A good friend of mine recently posted on her FB status that she filed her taxes and got hit hard in her first year as a Lady of Leisure. I could relate because last year I made half of what I'd made in previous years, but, for the first time ever, I paid in. In fact, I paid in as much as my man-friend who owns two houses, works two lucrative jobs, owns a boat, and has a retirement fund. (The irony here is that he is a Conservative who complains endlessly about his tax bracket.)
But, like her, I found myself not minding so much. Why? Because I felt like I owed something for the best year of my life. Honestly. 2009 was the most awfulsom year of my life. I worked on my own terms, learned a new skill, traveled and recreated, met my man-friend, made a new best friend and enjoyed the shit out of myself. So, the way I see it, Uncle Sam was just charging me for my non-conformity. I'm okay with that. I was proud that despite my somewhat reduced circumstances, I managed to donate 6% of my income to charities. That's nearly the percentage recommended for people who make MILLIONS and need to reduce their liabilities! I essentially donated back exactly what I'd collected for the 5 weeks of Unemployment I took. The way I see it, I made my "Government Hand-out" revenue neutral by donating to organizations that normally receive government funding and have had their allowances cut.
Last night, I started in on my 2010 taxes. It was an up-and-down year. I found myself working a variety of jobs and peicemealing my income. I started down a couple of possible career paths, only to find myself unhappy and angsty.

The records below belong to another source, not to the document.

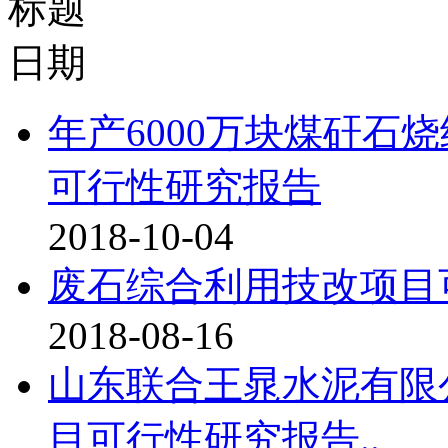
标题
日期
年产6000万块煤矸石
可行性研究报告
2018-10-04
废石综合利用技改项目
2018-08-16
山东联合王晁水泥有限
目可行性研究报告..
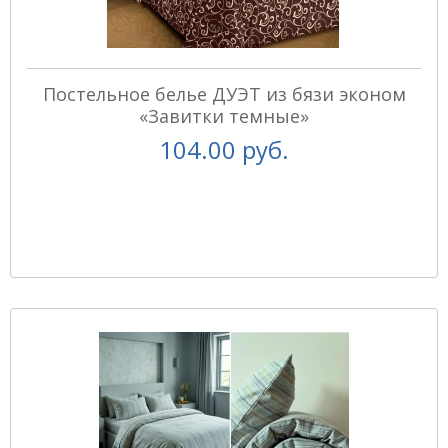
Постельное белье ДУЭТ из бязи эконом
«Завитки темные»
104.00 руб.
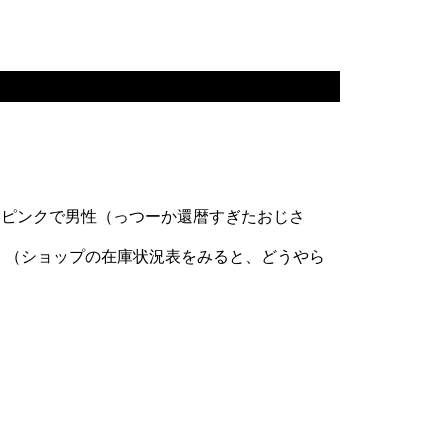
いピンクで男性（っつーか還暦すぎたおじさ
な。（ショップの在庫状況表をみると、どうやら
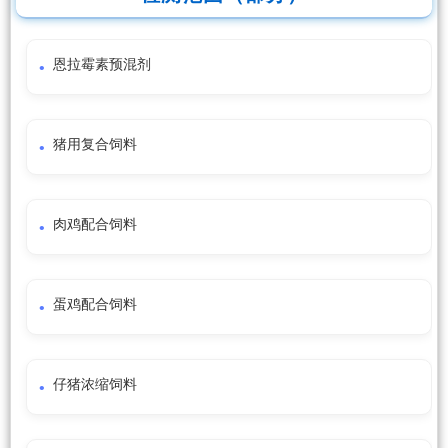
恩拉霉素预混剂
猪用复合饲料
肉鸡配合饲料
蛋鸡配合饲料
仔猪浓缩饲料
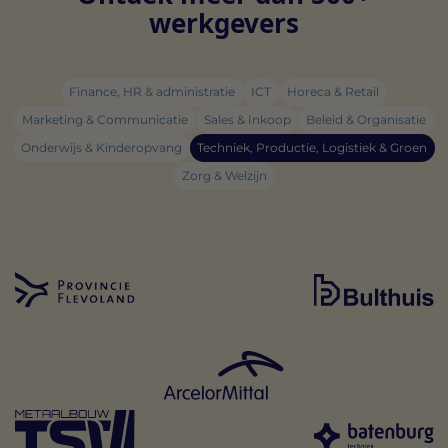
werkgevers
Finance, HR & administratie
ICT
Horeca & Retail
Marketing & Communicatie
Sales & Inkoop
Beleid & Organisatie
Onderwijs & Kinderopvang
Techniek, Productie, Logistiek & Groen
Zorg & Welzijn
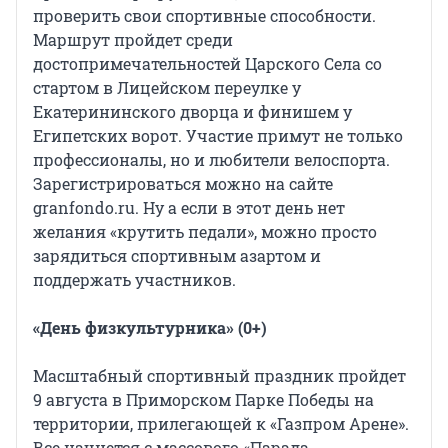
проверить свои спортивные способности.
Маршрут пройдет среди
достопримечательностей Царского Села со
стартом в Лицейском переулке у
Екатерининского дворца и финишем у
Египетских ворот. Участие примут не только
профессионалы, но и любители велоспорта.
Зарегистрироваться можно на сайте
granfondo.ru. Ну а если в этот день нет
желания «крутить педали», можно просто
зарядиться спортивным азартом и
поддержать участников.
«День физкультурника» (0+)
Масштабный спортивный праздник пройдет
9 августа в Приморском Парке Победы на
территории, прилегающей к «Газпром Арене».
Все начнется с массового «Парада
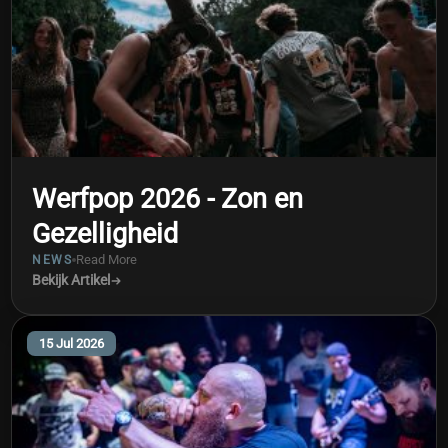
Werfpop 2026 - Zon en
Gezelligheid
Read More
NEWS
Bekijk Artikel
15 Jul 2026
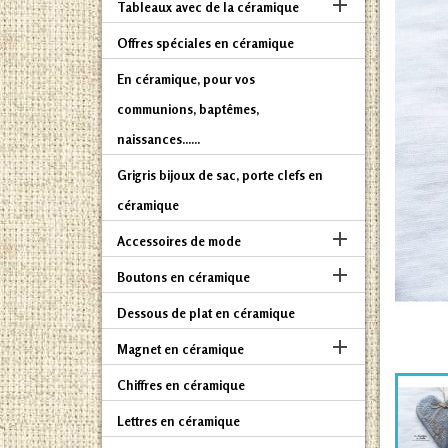

Tableaux avec de la céramique
Offres spéciales en céramique
En céramique, pour vos
communions, baptêmes,
naissances......
Grigris bijoux de sac, porte clefs en
céramique

Accessoires de mode

Boutons en céramique
Dessous de plat en céramique

Magnet en céramique
Chiffres en céramique
Lettres en céramique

I took on a part-time job for the first time since college and found that I loved it. I biked 150 miles for breast cancer, for the second time. I moved in with my man-friend and paid off my car (finally!), only to wreck it in September and saddle myself with an enormous financial burden, a new car payment and hiked insurance rate. I got a little depressed. I paid off my credit card. I went an entire year without healthcare. I lost my grandmother--one of my favorite people. I got offered an opportunity to take over a business and work for myself. It was a huge year.
What struck me, though, as I was going through my TurboTax itemizations, is how much financial burden I had in terms of out-of-pocket expenses and independent contractor income, but yet, again, how much I'd given in charitable donations. I gave nearly $1,000 over the course of the year (not counting political contributions), and I made the least amount of money I've made since graduating from college. I gave away 8% of my income this year to charities and foundations. I don't know that I've ever been more proud of anything I've done. I'm not finished yet with all of the add-ins and deductions and whatnot--TurboTax says I've completed 8/10 necessary sections. But, regardless of whether the "Refund" numbers at the top are in the green or the red at the end, I'll be happy for another amazing year of living life on my own terms, out of florescent light and away from a timeclock.